Design Principles - High Performance Computing Lens

Design Principles

When designing for HPC in the cloud, a number of principles help you achieve performance efficiency:

  • Design the cluster for the application: Traditional clusters are static and require that the application be designed for the cluster. AWS offers the capability to design the cluster for the application. A one-size-fits-all model is no longer necessary with individual clusters for each application. When running a variety of applications on AWS, a variety of architectures can be used to meet each application’s demands. This allows for the best performance while minimizing cost.

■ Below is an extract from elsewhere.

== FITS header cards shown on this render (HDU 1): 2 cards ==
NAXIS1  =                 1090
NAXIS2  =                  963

  • Test performance with a meaningful use case: The best method to gauge an HPC application’s performance on a particular architecture is to run a meaningful demonstration of the application itself. An inadvertently small or large demonstration case – one without the expected compute, memory, data transfer, or network traffic –will not provide a meaningful test of application performance on AWS. Although system-specific benchmarks offer an understanding of the underlying compute infrastructure performance, they do not reflect how an application will perform in the aggregate. The AWS pay-as-you-go model makes a proof-of-concept quick and cost-effective.

  • Use cloud-native architectures where applicable: In the cloud, managed, serverless, and cloud-native architectures remove the need for you to run and maintain servers to carry out traditional compute activities. Cloud-native components for HPC target compute, storage, job orchestration and organization of the data and metadata. The variety of AWS services allows each step in the workload process to be decoupled and optimized for a more performant capability.

  • Experiment often: Virtual and automatable resources allow you to quickly carry out comparative testing using different types of instances, storage, and configurations.